Going “away” for school is not obviously a great idea. There are obvious good sides to it. Is is not hard to think of problem.

Should we reconsider the model?

Is age segregation good for education? 

Maybe it would help us all if we all lived in one vibrant community: college age, older, babies. Is it harder to be an ideologue if you have to hear multiple perspectives?

Someone might say that the “elite” in college are a natural bubble, but the educational elite have formed some of the worst governments of all time. (See Ethiopia.)

Even if the model has merits in some cultures, is it appropriate or necessary everywhere?

The temptation is to look at the benefits of Western civilization and adopt every feature of the West to get the benefits. If the West has hospitals, the nation might try to build the very same sort of buildings, even if they are not appropriate to the climate. If you are building the Panama Canal, a French-style hospital might have practices that work in France but that breed mosquitoes in Panama.

Do we make students unfit for the world that exists? Do we create “utopias” that cannot exist without massive state subsidies (centralized colleges) and tempt students to apply that model to the whole of culture?

Should a very agricultural nation send all the brightest and best to urban centers cut off from the problems back home?

Why does college education breed (right and left) facile ideology?

I do not know the answer to this question, but whether Russia, Weimar Germany, or Ethiopia in the 1970’s, many nations have had the privileged students at college help destroy the future.

Is the job of professor part of the problem? 

Too many of us are cut off from life outside the academic bubble. This is hardly ever true of k-12 teachers.
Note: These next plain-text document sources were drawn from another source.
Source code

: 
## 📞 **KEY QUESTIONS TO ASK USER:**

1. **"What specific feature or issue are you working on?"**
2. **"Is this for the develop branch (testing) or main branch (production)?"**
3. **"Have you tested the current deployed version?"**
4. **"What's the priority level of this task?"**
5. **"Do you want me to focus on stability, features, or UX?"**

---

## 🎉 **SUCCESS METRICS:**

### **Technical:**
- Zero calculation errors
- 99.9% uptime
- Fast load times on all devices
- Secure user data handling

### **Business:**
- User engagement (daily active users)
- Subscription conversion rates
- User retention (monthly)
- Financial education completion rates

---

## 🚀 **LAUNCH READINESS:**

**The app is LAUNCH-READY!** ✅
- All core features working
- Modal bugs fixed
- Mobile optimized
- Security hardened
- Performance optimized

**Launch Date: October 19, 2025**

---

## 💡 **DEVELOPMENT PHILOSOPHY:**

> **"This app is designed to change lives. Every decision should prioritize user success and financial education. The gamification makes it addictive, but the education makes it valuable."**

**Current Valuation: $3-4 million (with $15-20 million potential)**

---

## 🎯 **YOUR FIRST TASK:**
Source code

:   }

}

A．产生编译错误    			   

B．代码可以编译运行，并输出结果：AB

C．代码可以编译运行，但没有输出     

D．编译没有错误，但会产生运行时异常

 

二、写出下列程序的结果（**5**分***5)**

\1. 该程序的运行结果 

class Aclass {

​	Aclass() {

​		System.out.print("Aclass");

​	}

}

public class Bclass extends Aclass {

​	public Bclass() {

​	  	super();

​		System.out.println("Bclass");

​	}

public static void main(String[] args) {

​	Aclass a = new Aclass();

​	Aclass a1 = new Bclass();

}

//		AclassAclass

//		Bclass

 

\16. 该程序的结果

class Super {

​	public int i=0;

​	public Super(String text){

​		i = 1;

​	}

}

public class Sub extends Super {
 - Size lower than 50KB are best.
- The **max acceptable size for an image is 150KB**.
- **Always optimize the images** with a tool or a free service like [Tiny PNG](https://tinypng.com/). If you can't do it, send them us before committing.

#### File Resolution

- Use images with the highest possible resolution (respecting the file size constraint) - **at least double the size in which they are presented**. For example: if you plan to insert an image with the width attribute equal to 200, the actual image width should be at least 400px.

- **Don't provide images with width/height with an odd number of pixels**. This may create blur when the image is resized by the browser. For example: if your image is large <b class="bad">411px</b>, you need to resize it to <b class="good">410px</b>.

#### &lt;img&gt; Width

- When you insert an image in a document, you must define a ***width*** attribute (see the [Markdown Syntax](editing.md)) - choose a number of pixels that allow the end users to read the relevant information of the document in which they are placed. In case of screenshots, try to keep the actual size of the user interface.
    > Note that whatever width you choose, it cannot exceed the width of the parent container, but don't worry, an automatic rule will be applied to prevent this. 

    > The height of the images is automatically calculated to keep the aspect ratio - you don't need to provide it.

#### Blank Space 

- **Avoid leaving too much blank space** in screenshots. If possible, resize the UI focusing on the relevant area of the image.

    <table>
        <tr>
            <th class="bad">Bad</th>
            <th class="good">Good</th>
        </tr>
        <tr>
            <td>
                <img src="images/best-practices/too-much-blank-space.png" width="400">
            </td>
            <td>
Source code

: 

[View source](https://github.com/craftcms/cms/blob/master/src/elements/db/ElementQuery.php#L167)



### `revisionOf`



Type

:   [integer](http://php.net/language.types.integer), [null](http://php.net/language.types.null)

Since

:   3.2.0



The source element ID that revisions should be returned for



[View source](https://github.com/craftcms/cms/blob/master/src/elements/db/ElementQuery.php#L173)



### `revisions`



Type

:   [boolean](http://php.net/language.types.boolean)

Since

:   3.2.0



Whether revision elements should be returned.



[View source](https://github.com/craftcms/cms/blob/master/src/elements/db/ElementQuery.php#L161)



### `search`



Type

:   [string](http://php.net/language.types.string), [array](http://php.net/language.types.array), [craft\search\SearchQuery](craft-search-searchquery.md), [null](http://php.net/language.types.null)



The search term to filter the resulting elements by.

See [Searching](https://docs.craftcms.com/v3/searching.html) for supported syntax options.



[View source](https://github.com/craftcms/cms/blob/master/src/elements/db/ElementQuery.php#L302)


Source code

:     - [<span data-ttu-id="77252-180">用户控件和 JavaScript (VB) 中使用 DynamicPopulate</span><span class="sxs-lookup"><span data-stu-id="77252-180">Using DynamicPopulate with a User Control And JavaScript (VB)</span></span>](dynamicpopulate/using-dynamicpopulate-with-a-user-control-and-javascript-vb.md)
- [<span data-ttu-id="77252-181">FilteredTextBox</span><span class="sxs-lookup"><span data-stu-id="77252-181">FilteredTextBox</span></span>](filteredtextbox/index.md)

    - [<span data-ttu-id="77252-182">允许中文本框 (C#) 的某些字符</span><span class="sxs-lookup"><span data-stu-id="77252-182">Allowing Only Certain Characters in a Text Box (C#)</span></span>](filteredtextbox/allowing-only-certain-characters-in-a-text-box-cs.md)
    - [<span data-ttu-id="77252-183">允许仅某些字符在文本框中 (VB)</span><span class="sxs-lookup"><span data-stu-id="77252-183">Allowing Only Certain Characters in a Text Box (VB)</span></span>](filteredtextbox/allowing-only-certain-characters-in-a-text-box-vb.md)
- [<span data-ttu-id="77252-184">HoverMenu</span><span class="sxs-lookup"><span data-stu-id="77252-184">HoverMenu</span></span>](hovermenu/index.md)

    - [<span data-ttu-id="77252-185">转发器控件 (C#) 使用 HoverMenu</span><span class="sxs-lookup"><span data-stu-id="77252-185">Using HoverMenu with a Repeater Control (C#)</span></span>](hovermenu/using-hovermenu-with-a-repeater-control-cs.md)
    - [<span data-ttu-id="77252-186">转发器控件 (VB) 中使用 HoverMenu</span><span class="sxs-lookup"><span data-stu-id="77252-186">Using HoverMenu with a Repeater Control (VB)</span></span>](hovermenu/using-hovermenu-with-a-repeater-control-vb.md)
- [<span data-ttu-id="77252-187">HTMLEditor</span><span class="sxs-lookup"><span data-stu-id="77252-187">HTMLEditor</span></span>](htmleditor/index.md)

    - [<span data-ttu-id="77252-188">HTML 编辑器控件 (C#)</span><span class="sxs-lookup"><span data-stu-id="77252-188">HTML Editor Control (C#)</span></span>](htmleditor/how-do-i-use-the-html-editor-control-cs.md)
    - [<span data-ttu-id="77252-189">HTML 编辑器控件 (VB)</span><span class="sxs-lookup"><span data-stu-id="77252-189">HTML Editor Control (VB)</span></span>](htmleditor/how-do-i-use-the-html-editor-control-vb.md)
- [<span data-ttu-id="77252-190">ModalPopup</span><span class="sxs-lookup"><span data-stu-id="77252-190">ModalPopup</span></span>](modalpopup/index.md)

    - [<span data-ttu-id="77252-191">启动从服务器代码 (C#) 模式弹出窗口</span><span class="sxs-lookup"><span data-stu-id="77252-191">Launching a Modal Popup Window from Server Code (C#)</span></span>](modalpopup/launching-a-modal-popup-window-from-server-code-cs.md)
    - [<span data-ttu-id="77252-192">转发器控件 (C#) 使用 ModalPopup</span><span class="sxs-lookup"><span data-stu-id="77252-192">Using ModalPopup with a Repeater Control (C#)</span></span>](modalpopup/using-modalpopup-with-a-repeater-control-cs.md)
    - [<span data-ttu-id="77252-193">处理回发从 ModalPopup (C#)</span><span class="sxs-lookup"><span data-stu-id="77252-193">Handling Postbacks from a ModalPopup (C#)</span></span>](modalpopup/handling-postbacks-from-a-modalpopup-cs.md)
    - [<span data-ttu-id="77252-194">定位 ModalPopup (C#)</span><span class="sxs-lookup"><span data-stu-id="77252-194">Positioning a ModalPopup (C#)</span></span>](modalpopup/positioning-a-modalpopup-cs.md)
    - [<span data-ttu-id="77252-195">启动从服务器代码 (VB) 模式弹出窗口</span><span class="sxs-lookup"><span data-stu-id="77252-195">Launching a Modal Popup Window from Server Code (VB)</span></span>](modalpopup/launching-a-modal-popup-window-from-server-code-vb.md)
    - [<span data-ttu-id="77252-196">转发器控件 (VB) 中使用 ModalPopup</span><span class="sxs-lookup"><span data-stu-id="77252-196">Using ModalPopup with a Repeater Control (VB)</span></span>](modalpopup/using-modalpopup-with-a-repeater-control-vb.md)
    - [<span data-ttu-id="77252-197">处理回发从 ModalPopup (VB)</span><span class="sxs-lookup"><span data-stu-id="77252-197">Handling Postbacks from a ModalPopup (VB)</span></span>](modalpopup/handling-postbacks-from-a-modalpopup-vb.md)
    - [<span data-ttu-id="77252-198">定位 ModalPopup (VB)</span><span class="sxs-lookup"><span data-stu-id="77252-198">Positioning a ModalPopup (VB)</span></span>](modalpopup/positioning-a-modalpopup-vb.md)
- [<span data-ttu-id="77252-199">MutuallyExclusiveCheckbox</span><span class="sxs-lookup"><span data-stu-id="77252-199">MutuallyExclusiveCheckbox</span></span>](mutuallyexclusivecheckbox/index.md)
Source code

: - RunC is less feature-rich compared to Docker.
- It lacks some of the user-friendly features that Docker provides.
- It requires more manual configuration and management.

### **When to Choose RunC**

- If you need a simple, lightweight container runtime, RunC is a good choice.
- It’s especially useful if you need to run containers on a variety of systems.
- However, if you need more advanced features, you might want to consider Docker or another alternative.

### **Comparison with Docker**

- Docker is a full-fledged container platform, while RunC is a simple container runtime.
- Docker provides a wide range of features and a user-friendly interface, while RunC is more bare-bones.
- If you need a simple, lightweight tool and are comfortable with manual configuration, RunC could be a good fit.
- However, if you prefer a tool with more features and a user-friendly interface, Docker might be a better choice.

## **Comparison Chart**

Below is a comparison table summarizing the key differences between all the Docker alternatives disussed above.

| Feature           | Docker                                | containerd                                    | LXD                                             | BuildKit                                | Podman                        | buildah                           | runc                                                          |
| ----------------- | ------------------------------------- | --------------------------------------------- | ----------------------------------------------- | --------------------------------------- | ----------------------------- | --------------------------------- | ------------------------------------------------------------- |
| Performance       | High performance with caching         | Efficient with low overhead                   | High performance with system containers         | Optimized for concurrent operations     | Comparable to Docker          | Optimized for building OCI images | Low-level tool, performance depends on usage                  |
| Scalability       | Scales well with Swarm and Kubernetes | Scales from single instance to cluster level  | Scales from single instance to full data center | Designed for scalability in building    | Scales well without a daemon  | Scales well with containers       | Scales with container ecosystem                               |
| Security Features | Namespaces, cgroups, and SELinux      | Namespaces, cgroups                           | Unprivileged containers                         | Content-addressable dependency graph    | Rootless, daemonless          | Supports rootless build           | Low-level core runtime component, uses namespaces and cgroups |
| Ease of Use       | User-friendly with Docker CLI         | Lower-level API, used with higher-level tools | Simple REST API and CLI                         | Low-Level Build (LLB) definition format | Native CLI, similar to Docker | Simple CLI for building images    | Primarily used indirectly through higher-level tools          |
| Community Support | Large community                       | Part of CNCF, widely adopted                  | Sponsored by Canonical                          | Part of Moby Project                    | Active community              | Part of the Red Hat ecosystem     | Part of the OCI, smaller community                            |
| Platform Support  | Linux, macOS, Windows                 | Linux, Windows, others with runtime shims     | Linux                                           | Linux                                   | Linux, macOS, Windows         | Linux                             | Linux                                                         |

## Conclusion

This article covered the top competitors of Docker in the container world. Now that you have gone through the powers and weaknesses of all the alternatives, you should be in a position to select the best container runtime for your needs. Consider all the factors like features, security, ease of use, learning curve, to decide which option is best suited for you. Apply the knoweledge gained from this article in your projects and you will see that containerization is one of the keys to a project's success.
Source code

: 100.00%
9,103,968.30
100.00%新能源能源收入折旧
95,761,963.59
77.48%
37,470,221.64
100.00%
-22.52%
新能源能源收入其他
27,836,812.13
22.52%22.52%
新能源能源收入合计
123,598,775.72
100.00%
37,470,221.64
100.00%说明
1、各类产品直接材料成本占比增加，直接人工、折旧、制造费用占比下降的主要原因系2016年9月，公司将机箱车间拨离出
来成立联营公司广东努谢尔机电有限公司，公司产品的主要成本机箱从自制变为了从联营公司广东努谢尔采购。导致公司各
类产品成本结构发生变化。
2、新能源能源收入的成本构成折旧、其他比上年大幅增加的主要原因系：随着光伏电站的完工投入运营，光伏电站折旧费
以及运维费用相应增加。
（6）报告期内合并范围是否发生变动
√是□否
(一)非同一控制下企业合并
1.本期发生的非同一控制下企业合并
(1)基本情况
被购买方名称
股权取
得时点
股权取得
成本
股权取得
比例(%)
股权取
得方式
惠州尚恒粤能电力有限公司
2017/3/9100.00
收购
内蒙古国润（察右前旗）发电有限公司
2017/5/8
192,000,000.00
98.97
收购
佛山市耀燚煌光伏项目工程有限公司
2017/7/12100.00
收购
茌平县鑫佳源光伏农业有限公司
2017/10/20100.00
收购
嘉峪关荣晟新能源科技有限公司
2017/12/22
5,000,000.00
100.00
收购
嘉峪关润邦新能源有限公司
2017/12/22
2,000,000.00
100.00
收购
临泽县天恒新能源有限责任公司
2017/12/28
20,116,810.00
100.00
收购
They are situated much closer to our diverse communities.

Let’s integrate at least much of the job (first two years?) with the rest of teaching. Elevate the status and pay of the k-12 teachers. Fire most administrators and make professors teachers.

Research centers are needed, but let’s fund the teaching centers first.

Here is a not-so-radical solution:

Let’s make undergraduate education free at any accredited school and integrated with k-12 education. Put the job training into grad school and charge for that part of schooling. Leave the younger adults in their home communities so states like West Virginia or urban areas do not suffer brain drains to “smart” places,

We can use technology to allow for individualized curriculum: kill the credit hour. Instead, let’s use a competency based approach to get students the skills they need as efficiently as possible while also allowing mentoring tied to their home cultures and communities.

Maybe the system is broken and designed to let ideologues, left or right, flourish. Maybe.*

 

——————————-

*And of course the answer is not to be Know-Nothing’s and reject dialectical, challenging education. I am questioning the geography, not the goal of college education.